··· Raw data ···

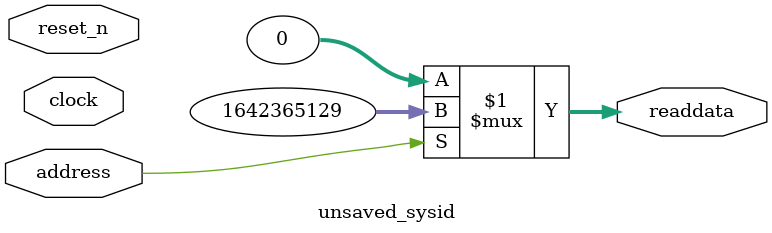
<source format=v>



// synthesis translate_off
`timescale 1ns / 1ps
// synthesis translate_on

// turn off superfluous verilog processor warnings 
// altera message_level Level1 
// altera message_off 10034 10035 10036 10037 10230 10240 10030 

module unsaved_sysid (
               // inputs:
                address,
                clock,
                reset_n,

               // outputs:
                readdata
             )
;

  output  [ 31: 0] readdata;
  input            address;
  input            clock;
  input            reset_n;

  wire    [ 31: 0] readdata;
  //control_slave, which is an e_avalon_slave
  assign readdata = address ? 1642365129 : 0;

endmodule



</source>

···

Brief:
Write the lines out verbatim, from the one with "assign readdata = address ? 1642365129 : 0;" through the last line of the entries, and stop there.

Response below:
  assign readdata = address ? 1642365129 : 0;

endmodule



</source>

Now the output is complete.